Lesson Nine: Living the Psalms

Learning to sing the psalms.

BY: Cynthia Bourgeault

How do we meaningfully incorporate the psalms into our own daily practice? Most of us aren't about to run away and join a monastery, nor do we have time to do the whole Divine Office seven times a day--let alone in the middle of the night!

But if we can grasp the principle of what's being attempted, we'll find that we can transpose this principle into the circumstances of our own daily life, and let the rhythm of contemplative psalmody begin to carve a wisdom path in our own lives.

In principle, then, what happens when the Divine Office becomes the backbone of daily life? Essentially, just as in the monastery, a dynamic tension is established between our inner world of prayer and the outer world of our daily lives. The tension is carried in the power of these images in the psalms, which, as Jon Cassian said, contain "all the emotions known to man."

What happens when the Divine Office becomes the backbone of daily life?

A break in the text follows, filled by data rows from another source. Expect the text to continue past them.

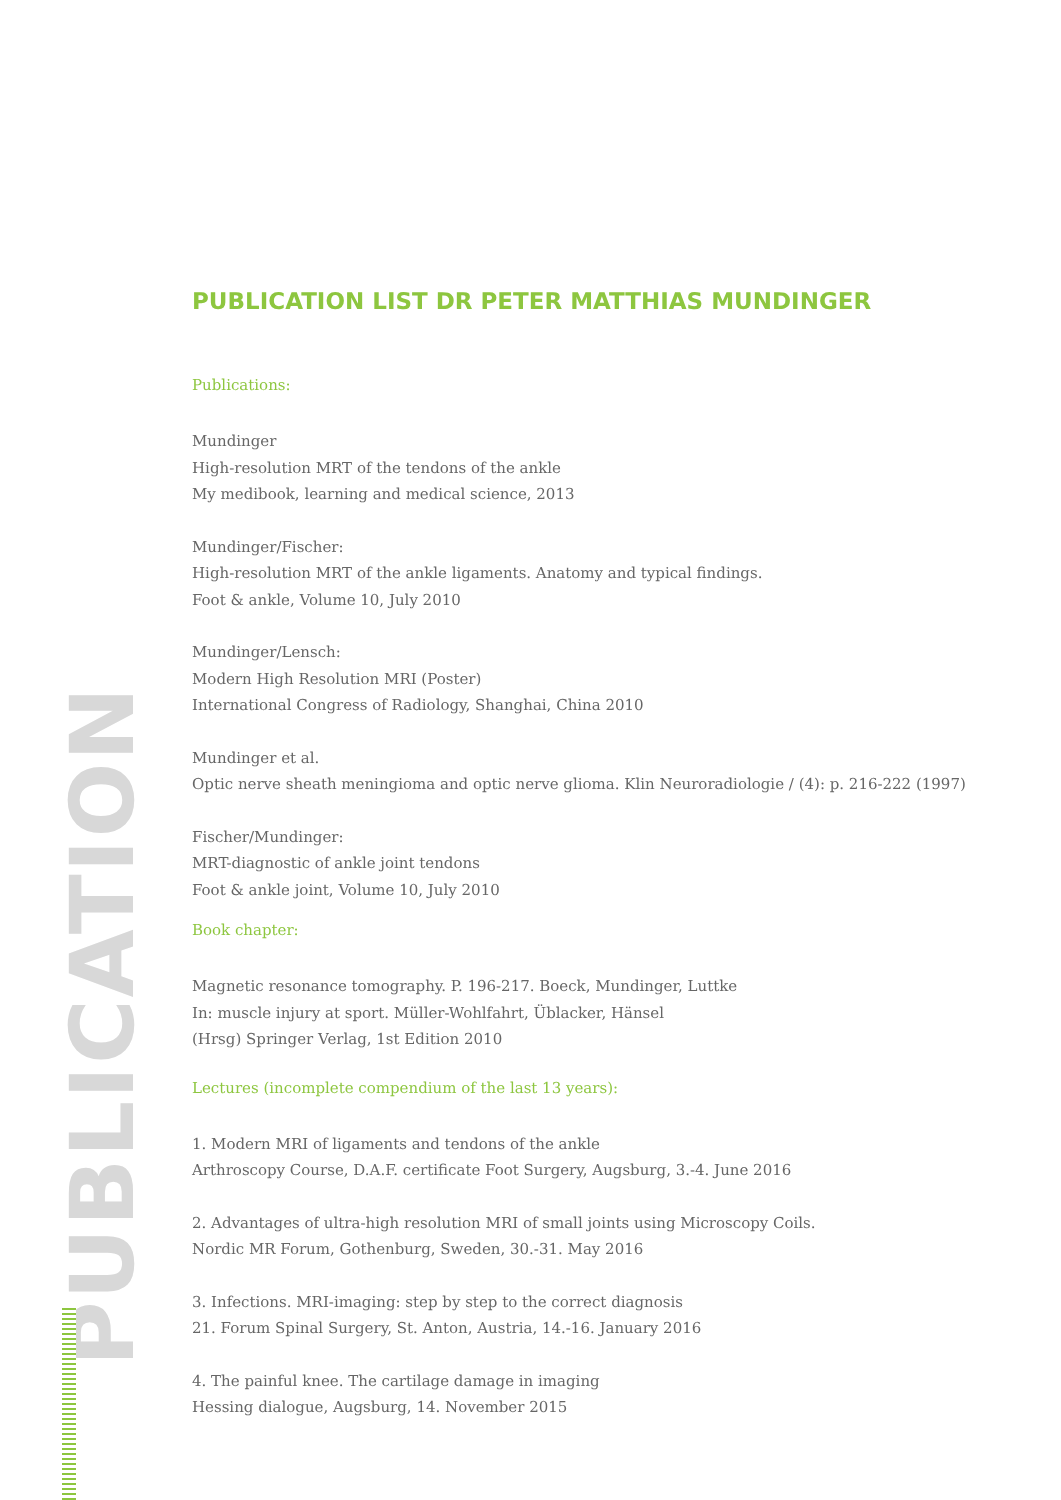PUBLICATION
PUBLICATION LIST DR PETER MATTHIAS MUNDINGER
Publications:
Mundinger
High-resolution MRT of the tendons of the ankle
My medibook, learning and medical science, 2013
Mundinger/Fischer:
High-resolution MRT of the ankle ligaments. Anatomy and typical findings.
Foot & ankle, Volume 10, July 2010
Mundinger/Lensch:
Modern High Resolution MRI (Poster)
International Congress of Radiology, Shanghai, China 2010
Mundinger et al.
Optic nerve sheath meningioma and optic nerve glioma. Klin Neuroradiologie / (4): p. 216-222 (1997)
Fischer/Mundinger:
MRT-diagnostic of ankle joint tendons
Foot & ankle joint, Volume 10, July 2010
Book chapter:
Magnetic resonance tomography. P. 196-217. Boeck, Mundinger, Luttke
In: muscle injury at sport. Müller-Wohlfahrt, Üblacker, Hänsel
(Hrsg) Springer Verlag, 1st Edition 2010
Lectures (incomplete compendium of the last 13 years):
1. Modern MRI of ligaments and tendons of the ankle
Arthroscopy Course, D.A.F. certificate Foot Surgery, Augsburg, 3.-4. June 2016
2. Advantages of ultra-high resolution MRI of small joints using Microscopy Coils.
Nordic MR Forum, Gothenburg, Sweden, 30.-31. May 2016
3. Infections. MRI-imaging: step by step to the correct diagnosis
21. Forum Spinal Surgery, St. Anton, Austria, 14.-16. January 2016
4. The painful knee. The cartilage damage in imaging
Hessing dialogue, Augsburg, 14. November 2015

The events of the day and those snippets of psalm verses reach out and connect--as happened to me in the pump house that day (see Lesson 8). It was no longer just a grim, miserable job on an equally grim and miserable December day. Suddenly, my own joy at drawing water again from a repaired pump resonated with "the fountain of salvation." I will never hear that scriptural verse in the same way again, because my life is now caught up in it. And in the same way, my life in that moment took on some of the dignity and magic of no longer just being an endless sequence of minor hassles, but somehow belonging to the sacred.

This is the magic of the unitive imagination. The psalm versicles, ingested into the unconscious and spontaneously resurfacing in the events of daily life, gradually create a different reality in which I live and move. My life takes on the quality of a living metaphor as I am drawn deeper into the Mystery and experience myself more and more on its terms.

In transposing this monastic wisdom into our own daily lives, then, the basic ground rule is simply to get the creative tension set up. From the outside, this means establishing some rhythmic balance between psalmody and your daily life--and lots of books talk about this. But from the inside, it looks like introducing a extraordinarily rich, time-tested, volatile, and creative set of metaphors into your subconscious, where they will begin to liberate and transform your heart--at the same time jump-starting your creativity. Try it! You'll see what I mean. No one hangs out too long in the presence of the psalms without starting to compose them oneself.